Here are some example test cases showing what I mean:
#Test
public void mapSerialisationPreJackson2_5_0() throws IOException {
Map<String, String> aMap = Maps.newHashMap();
aMap.put("dummyKey1", "dummyValue1");
Set<Map.Entry<String, String>> incoming = aMap.entrySet();
ObjectMapper objectMapper = new ObjectMapper();
String serialised = objectMapper.writeValueAsString(incoming);
// prints: [{"key":"dummyKey1","value":"dummyValue1"}]
System.out.println(serialised);
Set<Map.Entry<String, String>> deserialised = objectMapper.readValue(serialised, Set.class);
// prints: [{key=dummyKey1, value=dummyValue1} (just like you posted in your question) whereas for versions > 2.5.0 the serialised form is ]
System.out.println(deserialised);
}
#Test
public void mapSerialisationPostJackson2_5_0() throws IOException {
Map<String, String> aMap = Maps.newHashMap();
aMap.put("dummyKey1", "dummyValue1");
Set<Map.Entry<String, String>> incoming = aMap.entrySet();
ObjectMapper objectMapper = new ObjectMapper();
String serialised = objectMapper.writeValueAsString(incoming);
// prints: [{"dummyKey1":"dummyValue1"}]
System.out.println(serialised);
Set<Map.Entry<String, String>> deserialised = objectMapper.readValue(serialised, Set.class);
// prints: [{dummyKey1=dummyValue1}]
System.out.println(deserialised);
}
Prior to v2.5.0 a Map.Entry would be serialised to {key=dummyKey1, value=dummyValue1} (just like you posted in your question) whereas for versions > 2.5.0 the serialised form is {dummyKey1=dummyValue1}.
I think you are using a version of jackson-databind in your test context which is < 2.5.0 and a version of jackson-databind in your production context which is > 2.5.0
In order to be able to deserialize [{"dummyKey1":"dummyValue1"}] into a List<Entry<String, String>> variable you can:
Use Jackson's parameter names module. Read more here. It basically allows non-annotated, non default constructors with parameters to be used for deserialization of a class.
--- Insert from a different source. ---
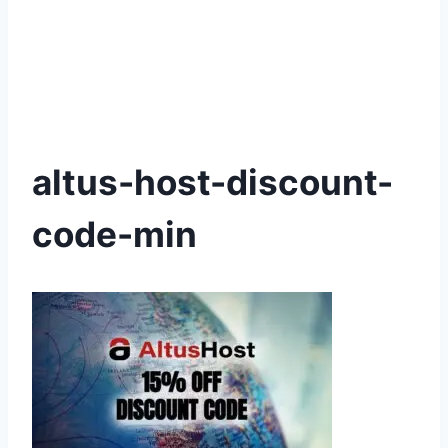
altus-host-discount-
code-min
In this case the constructors of the various implementations of Map.Entry. A perfectly straightforward solution if you use Java 8 anyway.
If you can't use the parameter names module (e.g. Java 7), you can look into using mixins to annotate a constructor of a class without modifying it's source code. I had a go at that and it's tricky. For HashMap for instance the implementation of Map.Entry is Node which has package private visibility.